# Brief
Copy out every row below word for word, leaving out the pictures.

** BEGIN Raw data **

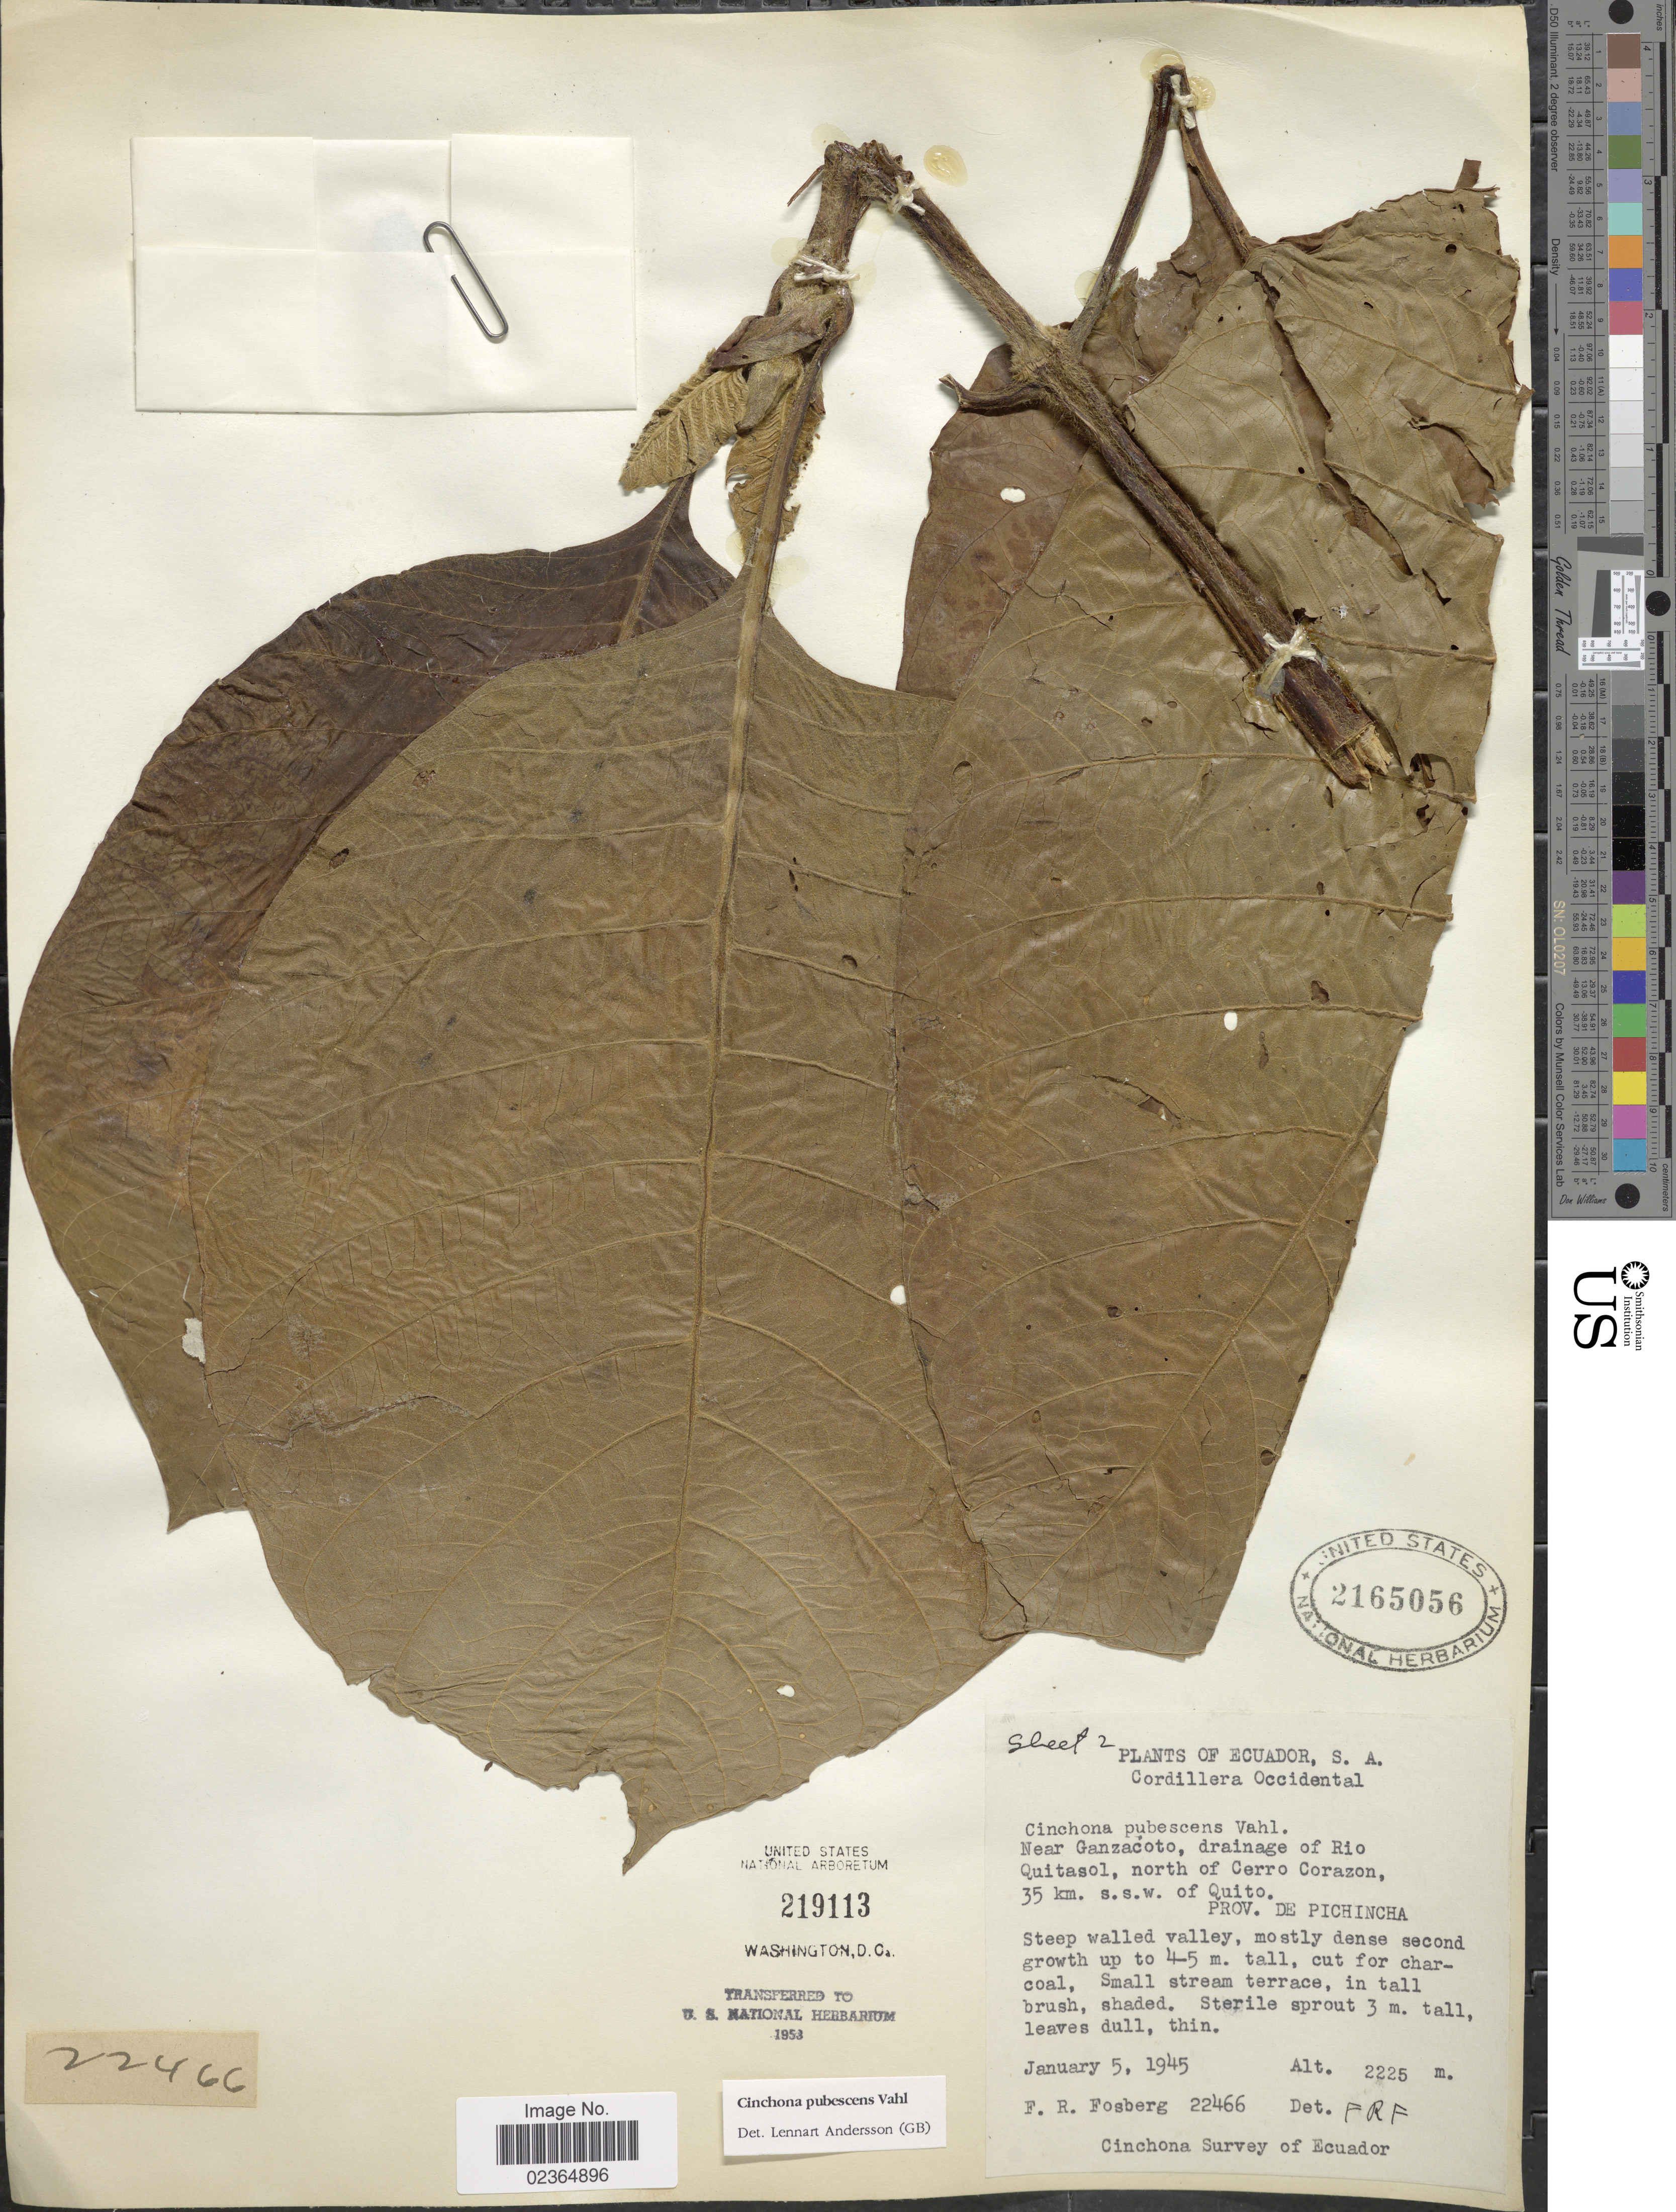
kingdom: Plantae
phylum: Tracheophyta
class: Magnoliopsida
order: Gentianales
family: Rubiaceae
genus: Cinchona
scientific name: Cinchona pubescens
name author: Vahl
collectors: F. R. Fosberg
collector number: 22466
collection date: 1945-01-05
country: Ecuador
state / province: Pichincha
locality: Cordillera Occidental. Near Ganzacoto, drainage of Rio Quitasol, north of Cerro Corazon, 35 km. s.s.w. of Quito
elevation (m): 2225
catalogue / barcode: US 2165056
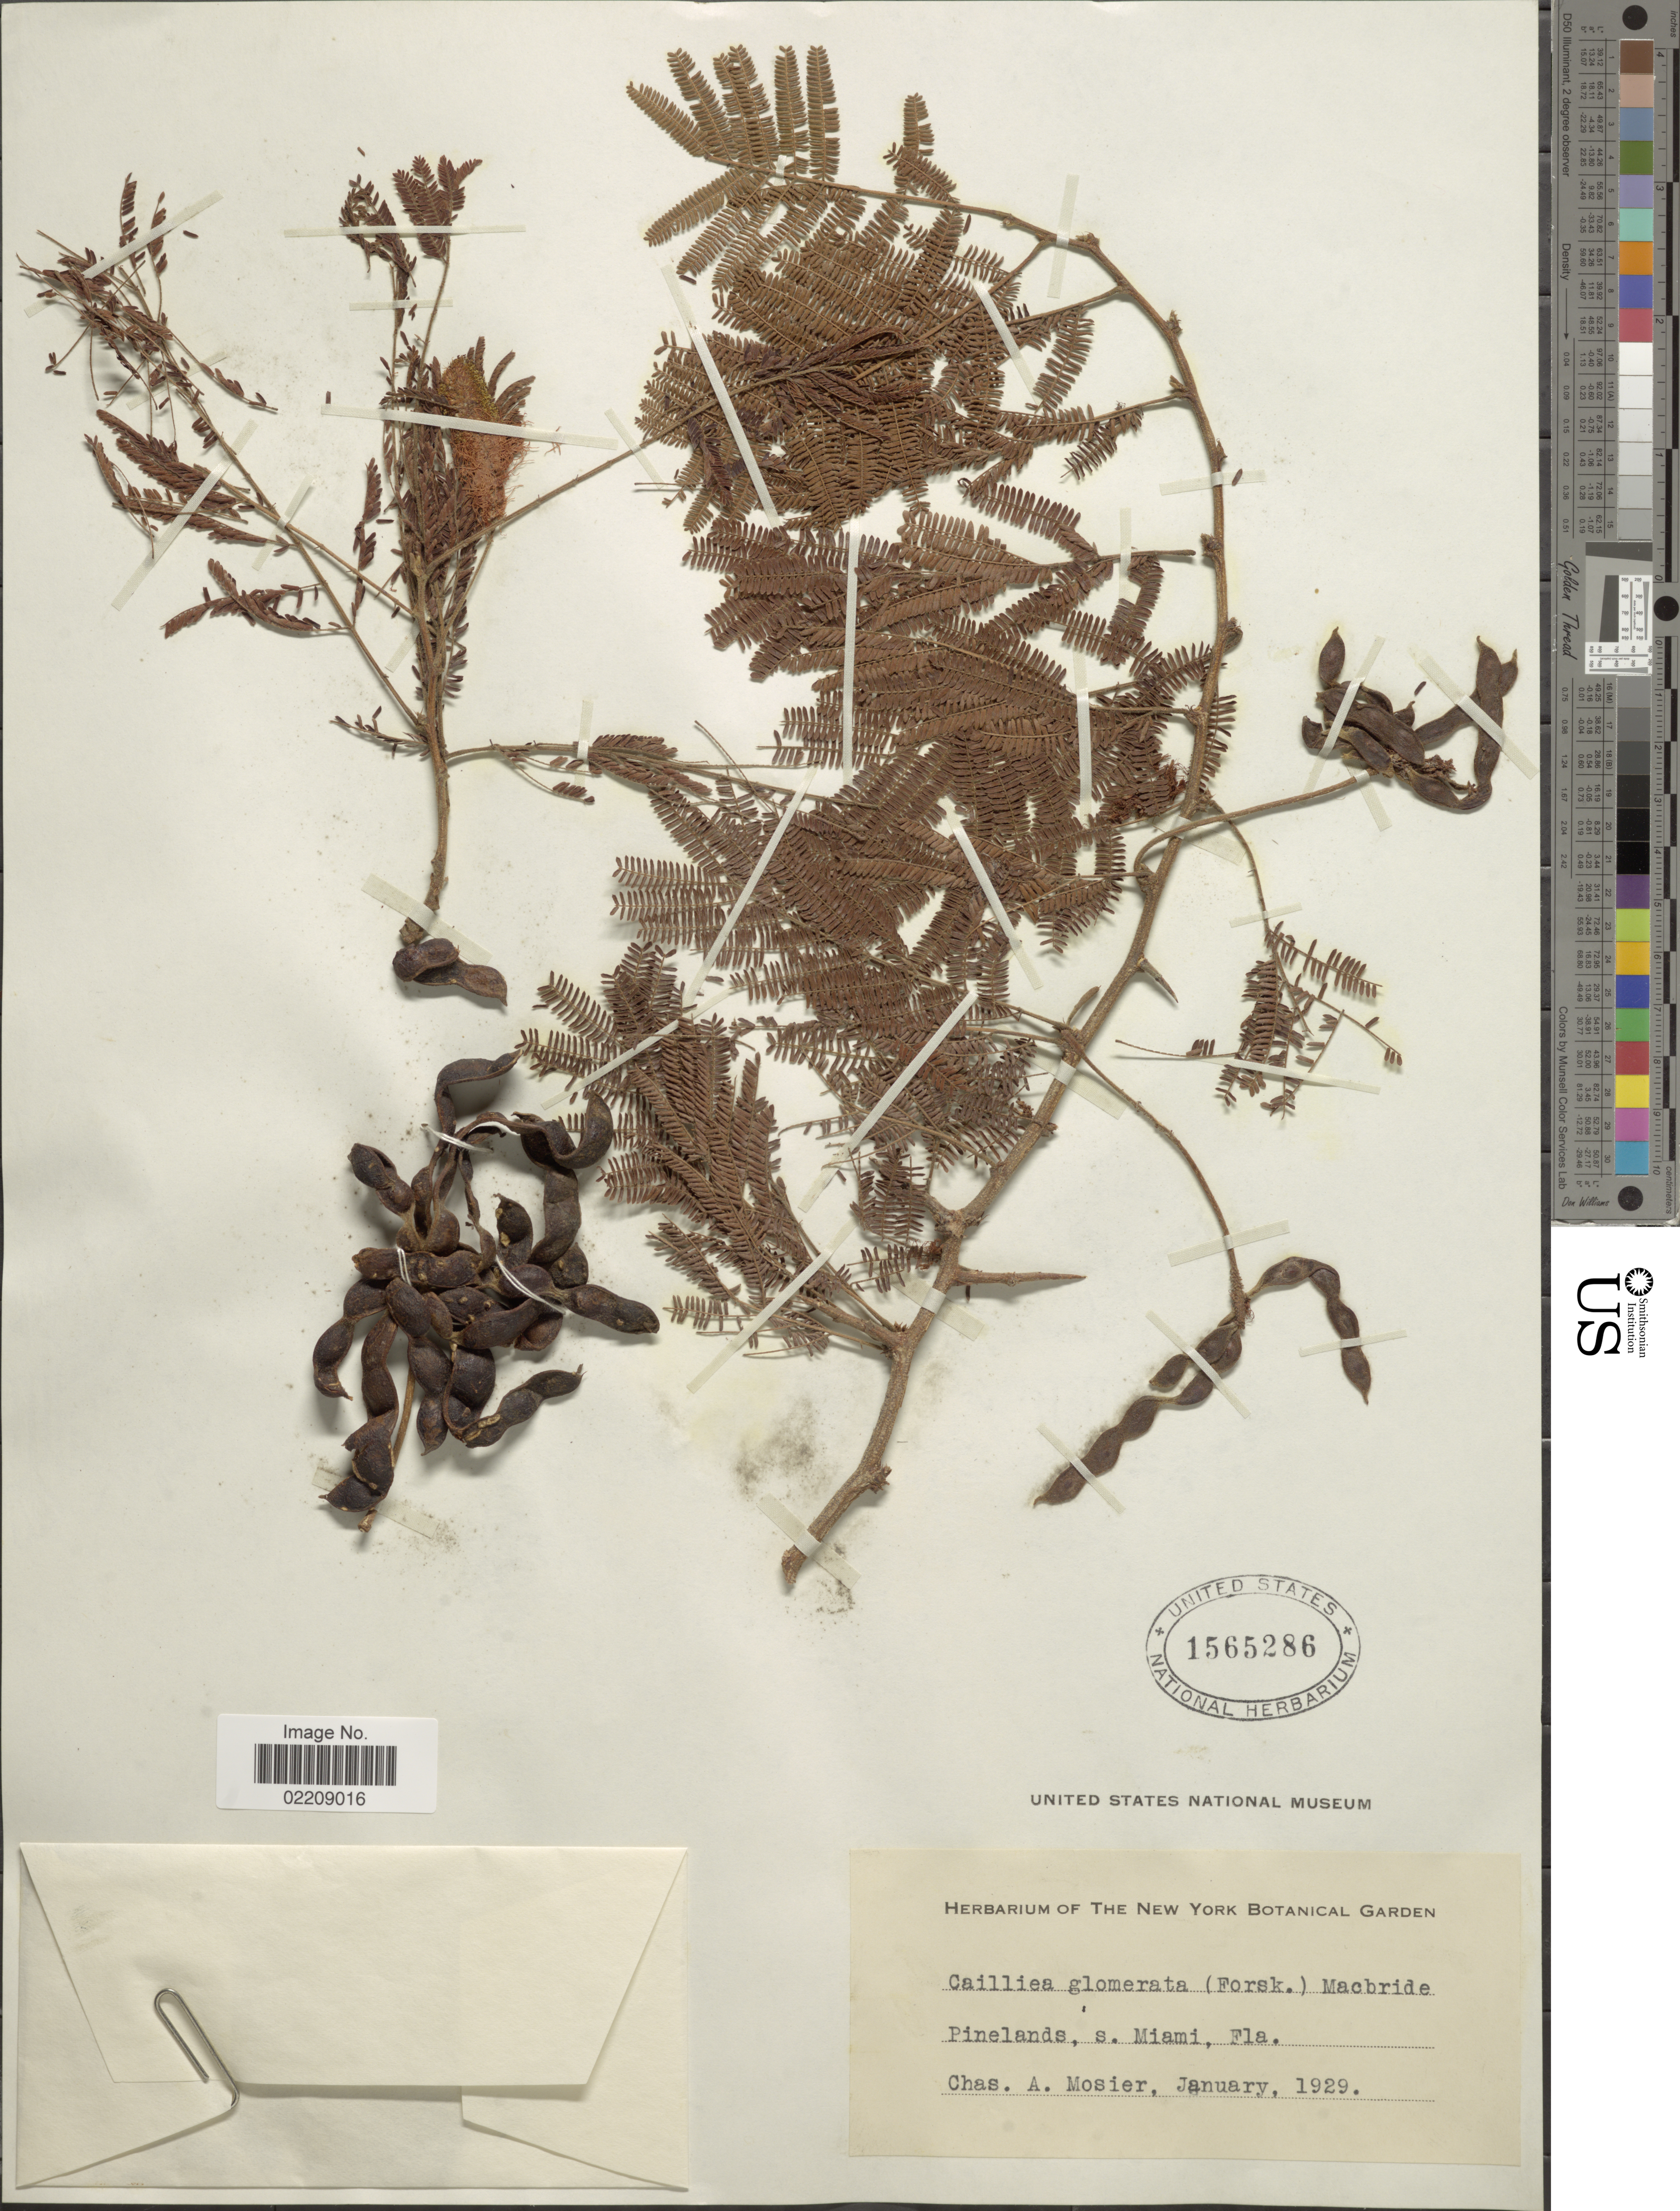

** END Raw data **

# Full response
kingdom: Plantae
phylum: Tracheophyta
class: Magnoliopsida
order: Gentianales
family: Rubiaceae
genus: Cinchona
scientific name: Cinchona pubescens
name author: Vahl
collectors: F. R. Fosberg
collector number: 22466
collection date: 1945-01-05
country: Ecuador
state / province: Pichincha
locality: Cordillera Occidental. Near Ganzacoto, drainage of Rio Quitasol, north of Cerro Corazon, 35 km. s.s.w. of Quito
elevation (m): 2225
catalogue / barcode: US 2165056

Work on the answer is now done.